EXERCISE DETAILS |
Your task is to transcribe the data exactly while omitting each picture.

····················

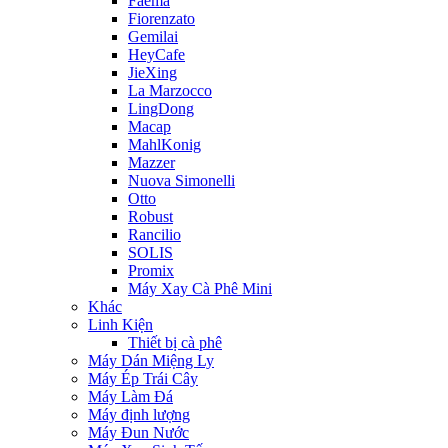
Faema
Fiorenzato
Gemilai
HeyCafe
JieXing
La Marzocco
LingDong
Macap
MahlKonig
Mazzer
Nuova Simonelli
Otto
Robust
Rancilio
SOLIS
Promix
Máy Xay Cà Phê Mini
Khác
Linh Kiện
Thiết bị cà phê
Máy Dán Miệng Ly
Máy Ép Trái Cây
Máy Làm Đá
Máy định lượng
Máy Đun Nước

····················

RESPONSE BOX |
Faema
Fiorenzato
Gemilai
HeyCafe
JieXing
La Marzocco
LingDong
Macap
MahlKonig
Mazzer
Nuova Simonelli
Otto
Robust
Rancilio
SOLIS
Promix
Máy Xay Cà Phê Mini
Khác
Linh Kiện
Thiết bị cà phê
Máy Dán Miệng Ly
Máy Ép Trái Cây
Máy Làm Đá
Máy định lượng
Máy Đun Nước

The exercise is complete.